══ TEXTE SOURCE ══
Dimanche dernier, un incident dans le détroit d’Ormuz
impliquant des navires de guerre américains et des vedettes iraniennes a été
utilisé pour intensifier les tensions dans le Golfe à la veille de la première
longue visite de Bush au Moyen-Orient. Le ministère des Affaires étrangères
iranien a minimisé la portée de l’incident, le qualifiant
d’« incident ordinaire » qui « se produit de temps à autre
entre les deux camps », mais le Pentagone et la Maison-Blanche ont réagi
tout autrement, affirmant que les actions iraniennes avaient été provocatrices
et dangereuses.
Les seuls détails de l’incident ont été fournis par
le vice-amiral américain Kevin Cosgriff, commandant de la 5e Flotte américaine
basée à Bahreïn, qui a déclaré aux médias que cinq navires iraniens avaient
approché à haute vitesse trois navires de guerre américains alors qu’ils
traversaient le détroit d’Ormuz à cinq kilomètres des eaux iraniennes. Un
message radio avertit que les bâtiments américains étaient sur le point
d’exploser alors que deux des navires iraniens s’approchaient à 500
mètres du USS Ingraham et larguèrent des boîtes blanches sur son chemin. Les
navires de guerre américains ont à ce moment haussé leur « niveau
d’alerte », mais aucun coup ne fut tiré et le Ingraham passa en
toute sécurité. L’incident en entier était terminé en moins de 30
minutes.
═══
- ACTIVITÉ 1: Dans le listing, présentez sous forme de liste JSON de chaînes le passage allant de la ligne qui contient "12 december 2020" jusqu'à celle qui contient "Кирковщина, деревня (Несвижс" incluses, à raison d'une chaîne par ligne et sans les lignes vides.
══ ENTRÉES RÉPERTORIÉES ══
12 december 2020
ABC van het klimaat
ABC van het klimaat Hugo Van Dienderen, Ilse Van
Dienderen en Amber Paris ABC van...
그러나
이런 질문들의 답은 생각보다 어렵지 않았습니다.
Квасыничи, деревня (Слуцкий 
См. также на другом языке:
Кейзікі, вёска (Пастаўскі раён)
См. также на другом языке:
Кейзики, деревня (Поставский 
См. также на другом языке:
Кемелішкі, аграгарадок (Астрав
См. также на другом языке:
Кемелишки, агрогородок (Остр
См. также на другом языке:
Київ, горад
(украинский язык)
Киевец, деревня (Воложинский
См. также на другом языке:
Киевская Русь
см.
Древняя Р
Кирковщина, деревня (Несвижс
═══
══ ENTRÉES RÉPERTORIÉES ══
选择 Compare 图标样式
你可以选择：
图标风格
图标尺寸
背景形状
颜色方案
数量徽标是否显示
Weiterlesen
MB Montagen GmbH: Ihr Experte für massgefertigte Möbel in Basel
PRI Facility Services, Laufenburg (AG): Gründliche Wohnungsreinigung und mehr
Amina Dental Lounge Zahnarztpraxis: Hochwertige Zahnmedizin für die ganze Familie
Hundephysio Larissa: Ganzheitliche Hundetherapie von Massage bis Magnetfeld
═══
- ACTIVITÉ 2: Relevez tous les noms propres de lieux géographiques mentionnés dans le texte sur l'incident d'Ormuz.

- RÉPONSE 1:
[
  "12 december 2020",
  "ABC van het klimaat",
  "ABC van het klimaat Hugo Van Dienderen, Ilse Van",
  "Dienderen en Amber Paris ABC van...",
  "그러나",
  "이런 질문들의 답은 생각보다 어렵지 않았습니다.",
  "Квасыничи, деревня (Слуцкий ",
  "См. также на другом языке:",
  "Кейзікі, вёска (Пастаўскі раён)",
  "См. также на другом языке:",
  "Кейзики, деревня (Поставский ",
  "См. также на другом языке:",
  "Кемелішкі, аграгарадок (Астрав",
  "См. также на другом языке:",
  "Кемелишки, агрогородок (Остр",
  "См. также на другом языке:",
  "Київ, горад",
  "(украинский язык)",
  "Киевец, деревня (Воложинский",
  "См. также на другом языке:",
  "Киевская Русь",
  "см.",
  "Древняя Р",
  "Кирковщина, деревня (Несвижс"
]

- RÉPONSE 2: détroit d'Ormuz, Golfe, Moyen-Orient, Bahreïn